I am facing an optimization problem where I want to maximize $\operatorname{trace} (U V)$ with respect to $U$ and $V$ where $U$ and $V$ are orthogonal. How can I find the optimal $U$ and $V$?
This is part of a longer problem where $U$ and $V$ are left singular vectors of unknown matrices.
The full problem is:
$$\max_{U,V} \quad \operatorname{trace}(UV) $$
s.t.
$D_1 = U\Sigma_1 V_1$
$D_2 = V\Sigma_2 V_2$
$D_1 = D_1'x_1x_2$
$D_2 = D_2'y_1y_2$
$D_1' \quad and \quad D_2'$ are known. I am looking for $x_1,x_2,y_1, y_2$ so that the trace is maximized. Any help or hint about where to start e.g. a paper, a course, etc. is very appreciated.
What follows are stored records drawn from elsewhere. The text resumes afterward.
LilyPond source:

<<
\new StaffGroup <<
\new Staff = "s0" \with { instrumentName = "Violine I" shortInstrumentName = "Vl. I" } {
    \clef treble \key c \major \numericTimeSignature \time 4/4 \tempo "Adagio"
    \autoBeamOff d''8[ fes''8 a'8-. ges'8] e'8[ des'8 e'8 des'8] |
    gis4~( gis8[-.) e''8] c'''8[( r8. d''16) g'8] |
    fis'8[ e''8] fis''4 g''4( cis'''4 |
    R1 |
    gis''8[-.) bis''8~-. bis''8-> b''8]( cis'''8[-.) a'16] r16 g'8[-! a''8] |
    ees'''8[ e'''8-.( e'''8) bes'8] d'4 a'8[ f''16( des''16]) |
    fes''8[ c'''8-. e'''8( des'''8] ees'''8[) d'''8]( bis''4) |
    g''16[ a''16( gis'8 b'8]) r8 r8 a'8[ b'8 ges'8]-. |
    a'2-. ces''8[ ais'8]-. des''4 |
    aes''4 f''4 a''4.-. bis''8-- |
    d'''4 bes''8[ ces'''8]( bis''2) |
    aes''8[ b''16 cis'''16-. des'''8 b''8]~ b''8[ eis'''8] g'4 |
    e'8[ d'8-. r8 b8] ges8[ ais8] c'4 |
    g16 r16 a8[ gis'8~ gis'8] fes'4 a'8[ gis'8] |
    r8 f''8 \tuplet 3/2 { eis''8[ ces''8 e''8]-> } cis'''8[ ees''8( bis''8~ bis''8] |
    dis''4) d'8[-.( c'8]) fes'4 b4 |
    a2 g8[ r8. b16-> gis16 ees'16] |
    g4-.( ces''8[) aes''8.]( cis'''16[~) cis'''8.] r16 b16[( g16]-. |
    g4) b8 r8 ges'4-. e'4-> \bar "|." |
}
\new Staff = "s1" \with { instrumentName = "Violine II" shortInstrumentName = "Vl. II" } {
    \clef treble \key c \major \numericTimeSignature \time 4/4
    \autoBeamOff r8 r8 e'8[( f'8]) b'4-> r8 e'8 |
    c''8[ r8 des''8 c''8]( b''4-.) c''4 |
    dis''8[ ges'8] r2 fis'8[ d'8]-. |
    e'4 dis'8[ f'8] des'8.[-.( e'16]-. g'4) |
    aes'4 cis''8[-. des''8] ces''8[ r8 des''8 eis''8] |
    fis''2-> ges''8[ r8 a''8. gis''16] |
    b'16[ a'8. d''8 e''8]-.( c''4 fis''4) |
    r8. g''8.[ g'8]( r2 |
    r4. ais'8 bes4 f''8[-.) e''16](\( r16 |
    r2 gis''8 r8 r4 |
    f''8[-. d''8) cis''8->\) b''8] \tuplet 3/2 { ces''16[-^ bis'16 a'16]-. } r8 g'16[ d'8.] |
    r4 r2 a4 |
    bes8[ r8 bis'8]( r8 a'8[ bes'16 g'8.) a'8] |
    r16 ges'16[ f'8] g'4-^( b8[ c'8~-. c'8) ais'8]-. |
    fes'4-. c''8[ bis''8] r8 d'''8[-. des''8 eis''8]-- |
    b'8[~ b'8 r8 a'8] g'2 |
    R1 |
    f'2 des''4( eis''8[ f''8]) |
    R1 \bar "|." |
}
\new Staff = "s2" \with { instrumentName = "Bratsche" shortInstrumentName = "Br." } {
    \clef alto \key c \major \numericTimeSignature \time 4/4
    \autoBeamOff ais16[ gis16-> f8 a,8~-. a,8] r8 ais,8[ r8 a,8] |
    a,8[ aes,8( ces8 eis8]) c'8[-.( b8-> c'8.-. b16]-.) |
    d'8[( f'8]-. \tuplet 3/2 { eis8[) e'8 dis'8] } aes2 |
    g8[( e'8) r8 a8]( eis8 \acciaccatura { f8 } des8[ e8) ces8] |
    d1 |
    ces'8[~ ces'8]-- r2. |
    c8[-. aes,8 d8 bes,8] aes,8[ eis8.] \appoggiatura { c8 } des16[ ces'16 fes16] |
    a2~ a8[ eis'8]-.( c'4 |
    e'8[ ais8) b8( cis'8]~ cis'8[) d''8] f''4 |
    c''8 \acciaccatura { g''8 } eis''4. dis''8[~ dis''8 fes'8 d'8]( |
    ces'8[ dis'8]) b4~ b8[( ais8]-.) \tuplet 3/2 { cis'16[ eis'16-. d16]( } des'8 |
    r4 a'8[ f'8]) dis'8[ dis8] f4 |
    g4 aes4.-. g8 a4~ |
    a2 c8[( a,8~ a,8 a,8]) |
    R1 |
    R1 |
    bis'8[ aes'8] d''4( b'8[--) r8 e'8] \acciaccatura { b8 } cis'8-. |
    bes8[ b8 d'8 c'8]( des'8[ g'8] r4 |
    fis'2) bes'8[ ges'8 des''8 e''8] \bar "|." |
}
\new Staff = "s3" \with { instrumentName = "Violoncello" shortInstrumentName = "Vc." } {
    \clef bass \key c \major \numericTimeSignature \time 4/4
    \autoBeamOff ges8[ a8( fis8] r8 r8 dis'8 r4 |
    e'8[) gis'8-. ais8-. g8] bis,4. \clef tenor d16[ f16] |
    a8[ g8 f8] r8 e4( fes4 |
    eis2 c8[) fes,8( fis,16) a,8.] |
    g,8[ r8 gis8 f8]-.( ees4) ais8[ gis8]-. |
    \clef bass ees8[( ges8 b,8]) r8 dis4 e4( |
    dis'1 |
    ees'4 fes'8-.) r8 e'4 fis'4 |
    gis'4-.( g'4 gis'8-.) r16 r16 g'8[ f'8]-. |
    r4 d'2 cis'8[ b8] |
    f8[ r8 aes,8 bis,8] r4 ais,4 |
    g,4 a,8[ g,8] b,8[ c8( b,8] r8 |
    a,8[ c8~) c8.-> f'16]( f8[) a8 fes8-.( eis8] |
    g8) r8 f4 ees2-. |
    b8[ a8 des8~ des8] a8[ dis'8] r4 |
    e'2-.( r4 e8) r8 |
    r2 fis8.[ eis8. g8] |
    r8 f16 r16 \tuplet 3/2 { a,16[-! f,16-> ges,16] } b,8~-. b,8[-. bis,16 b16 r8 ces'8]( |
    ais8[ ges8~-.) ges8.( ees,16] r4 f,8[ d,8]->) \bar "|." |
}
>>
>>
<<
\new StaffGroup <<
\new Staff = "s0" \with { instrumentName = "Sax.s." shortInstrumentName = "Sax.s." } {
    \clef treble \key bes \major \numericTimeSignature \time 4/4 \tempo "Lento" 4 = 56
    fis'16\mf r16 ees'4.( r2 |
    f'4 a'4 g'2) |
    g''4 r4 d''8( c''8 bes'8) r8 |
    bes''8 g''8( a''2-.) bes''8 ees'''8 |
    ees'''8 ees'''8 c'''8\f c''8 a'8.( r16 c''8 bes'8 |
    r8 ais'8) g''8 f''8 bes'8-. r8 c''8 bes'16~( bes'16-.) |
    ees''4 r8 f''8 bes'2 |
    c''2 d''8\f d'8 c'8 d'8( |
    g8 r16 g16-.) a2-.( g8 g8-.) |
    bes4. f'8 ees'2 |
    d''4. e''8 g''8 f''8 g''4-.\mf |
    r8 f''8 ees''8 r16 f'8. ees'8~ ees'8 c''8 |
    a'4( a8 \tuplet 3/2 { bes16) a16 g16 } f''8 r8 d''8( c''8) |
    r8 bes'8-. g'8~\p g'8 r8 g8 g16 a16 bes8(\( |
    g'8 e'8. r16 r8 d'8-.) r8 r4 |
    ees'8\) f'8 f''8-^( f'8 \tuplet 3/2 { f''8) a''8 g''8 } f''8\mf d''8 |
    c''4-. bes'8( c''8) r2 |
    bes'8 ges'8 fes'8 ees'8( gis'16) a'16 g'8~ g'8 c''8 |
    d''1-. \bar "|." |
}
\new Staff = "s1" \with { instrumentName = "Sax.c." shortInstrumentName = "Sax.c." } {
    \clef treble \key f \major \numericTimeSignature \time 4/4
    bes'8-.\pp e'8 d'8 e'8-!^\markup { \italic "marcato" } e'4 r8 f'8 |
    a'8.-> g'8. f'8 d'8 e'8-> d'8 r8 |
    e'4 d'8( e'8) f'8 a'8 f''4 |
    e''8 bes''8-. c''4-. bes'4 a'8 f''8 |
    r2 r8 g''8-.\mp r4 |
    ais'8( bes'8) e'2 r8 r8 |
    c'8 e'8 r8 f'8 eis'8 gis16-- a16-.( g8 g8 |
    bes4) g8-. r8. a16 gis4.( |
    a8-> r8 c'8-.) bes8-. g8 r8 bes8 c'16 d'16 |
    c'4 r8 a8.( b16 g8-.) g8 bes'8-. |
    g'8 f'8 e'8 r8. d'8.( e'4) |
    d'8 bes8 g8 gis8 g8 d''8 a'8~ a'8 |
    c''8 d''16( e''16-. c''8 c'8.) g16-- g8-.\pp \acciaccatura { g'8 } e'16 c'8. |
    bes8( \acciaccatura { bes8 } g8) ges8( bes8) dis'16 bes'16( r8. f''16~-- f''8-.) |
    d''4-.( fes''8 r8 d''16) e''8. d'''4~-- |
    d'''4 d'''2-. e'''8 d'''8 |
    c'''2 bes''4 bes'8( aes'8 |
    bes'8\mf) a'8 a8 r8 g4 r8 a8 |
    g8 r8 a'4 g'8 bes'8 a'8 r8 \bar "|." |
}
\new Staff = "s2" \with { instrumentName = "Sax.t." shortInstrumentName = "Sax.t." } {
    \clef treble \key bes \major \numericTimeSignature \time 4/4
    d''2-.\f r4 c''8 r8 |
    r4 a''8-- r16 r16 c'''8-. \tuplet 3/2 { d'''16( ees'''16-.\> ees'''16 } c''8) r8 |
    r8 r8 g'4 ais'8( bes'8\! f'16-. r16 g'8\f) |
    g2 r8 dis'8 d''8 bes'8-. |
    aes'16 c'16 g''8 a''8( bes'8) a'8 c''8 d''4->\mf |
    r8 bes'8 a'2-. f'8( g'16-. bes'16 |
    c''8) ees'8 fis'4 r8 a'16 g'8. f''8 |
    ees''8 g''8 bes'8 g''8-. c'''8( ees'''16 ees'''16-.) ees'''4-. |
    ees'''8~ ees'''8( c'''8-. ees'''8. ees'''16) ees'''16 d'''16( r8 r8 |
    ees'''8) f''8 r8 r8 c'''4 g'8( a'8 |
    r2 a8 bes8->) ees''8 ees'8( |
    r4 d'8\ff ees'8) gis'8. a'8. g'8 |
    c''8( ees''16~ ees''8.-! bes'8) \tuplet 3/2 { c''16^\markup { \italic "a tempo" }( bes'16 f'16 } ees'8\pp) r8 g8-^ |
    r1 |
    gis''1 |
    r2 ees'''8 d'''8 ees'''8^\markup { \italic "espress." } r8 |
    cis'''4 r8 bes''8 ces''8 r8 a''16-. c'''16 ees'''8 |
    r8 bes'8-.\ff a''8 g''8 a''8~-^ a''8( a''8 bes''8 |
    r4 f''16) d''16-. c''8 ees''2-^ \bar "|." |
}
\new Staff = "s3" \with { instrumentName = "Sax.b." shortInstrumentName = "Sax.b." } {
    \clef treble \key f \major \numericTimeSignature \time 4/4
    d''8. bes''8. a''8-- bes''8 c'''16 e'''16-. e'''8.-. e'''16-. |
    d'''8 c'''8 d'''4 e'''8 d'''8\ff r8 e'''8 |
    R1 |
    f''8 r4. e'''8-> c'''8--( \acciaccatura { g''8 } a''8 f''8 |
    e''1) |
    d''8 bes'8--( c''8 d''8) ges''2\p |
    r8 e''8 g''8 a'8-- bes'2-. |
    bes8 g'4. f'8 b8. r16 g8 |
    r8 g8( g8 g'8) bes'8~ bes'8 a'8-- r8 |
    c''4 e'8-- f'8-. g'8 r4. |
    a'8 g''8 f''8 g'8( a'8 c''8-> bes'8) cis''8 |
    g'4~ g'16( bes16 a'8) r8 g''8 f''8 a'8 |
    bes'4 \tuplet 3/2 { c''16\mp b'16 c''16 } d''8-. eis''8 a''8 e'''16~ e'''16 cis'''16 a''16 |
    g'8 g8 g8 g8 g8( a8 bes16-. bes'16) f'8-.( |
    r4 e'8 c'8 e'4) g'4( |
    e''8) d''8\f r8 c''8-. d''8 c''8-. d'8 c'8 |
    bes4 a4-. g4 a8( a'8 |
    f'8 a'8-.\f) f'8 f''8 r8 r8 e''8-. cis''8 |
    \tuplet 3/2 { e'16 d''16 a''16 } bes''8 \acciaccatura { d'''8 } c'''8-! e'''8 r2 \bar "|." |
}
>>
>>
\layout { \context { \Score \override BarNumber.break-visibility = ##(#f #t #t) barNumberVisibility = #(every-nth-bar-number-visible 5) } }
Since, if $V$ is orthogonal, then it is also $V^{T}$, the problem of your title is equivalent to
$$\max_{U, V} \text{tr}(U V^{T}) \qquad \text{s.t} \qquad U \text{ and } V \text{ are orthogonal.}$$
Now, since $\text{tr}(U V^{T})$ is an inner product from which the Frobenius norm ($\|\cdot \|_{F}$) is inherited, we have that $\text{tr}(U V^{T}) \leq \|U\|^2_{F} \|V\|^2_{F}$. Observe that $\|U\|^2_{F} \|V\|^2_{F} = n^2$ for any pair of orthogonal matrices. Now, it is easy to see that the maximum is achieved at $U=I$ and $V=I$.
P.S.: Regarding your full problem, I can't even see why $U$ and $V$ are orthogonal. If $U$ and $V$ are left singular vectors of unknown matrices, this needs to be stated at the constraints somehow. For me, your full problem is ill-formulated.